(GIVEN DATA Opens)
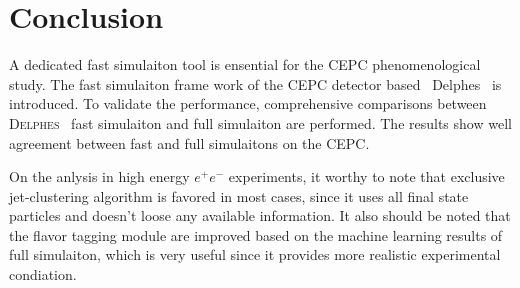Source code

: \documentclass[a4paper,10pt,twoside]{cpc-hepnp}
\begin{document}
\section{Conclusion\label{sec:conclusion}}
A dedicated fast simulaiton tool is ensential for the CEPC phenomenological study.
The fast simulaiton  frame work of the CEPC detector based {~\textsf{Delphes}~} is introduced. 
To validate the performance, comprehensive comparisons between {\textsc{Delphes}~} fast simulaiton and full simulaiton are performed.
The results show  well agreement between fast and full simulaitons on the CEPC.

On the anlysis in high energy $e^+e^-$ experiments, it worthy to note that exclusive jet-clustering algorithm is favored in most cases,
since it uses all final state particles and doesn't loose any available information. 
It also should be noted that the flavor tagging module are improved based on the machine learning results of full simulaiton, 
which is very useful since it provides more realistic experimental condiation.
\vspace{3mm}
\end{document}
(GIVEN DATA Closes)
### ASSIGNED TASK
Make an exact copy of the records above, with the pictures left out.

### RESPONSE AREA
Source code

: \documentclass[a4paper,10pt,twoside]{cpc-hepnp}
\begin{document}
\section{Conclusion\label{sec:conclusion}}
A dedicated fast simulaiton tool is ensential for the CEPC phenomenological study.
The fast simulaiton  frame work of the CEPC detector based {~\textsf{Delphes}~} is introduced. 
To validate the performance, comprehensive comparisons between {\textsc{Delphes}~} fast simulaiton and full simulaiton are performed.
The results show  well agreement between fast and full simulaitons on the CEPC.

On the anlysis in high energy $e^+e^-$ experiments, it worthy to note that exclusive jet-clustering algorithm is favored in most cases,
since it uses all final state particles and doesn't loose any available information. 
It also should be noted that the flavor tagging module are improved based on the machine learning results of full simulaiton, 
which is very useful since it provides more realistic experimental condiation.
\vspace{3mm}
\end{document}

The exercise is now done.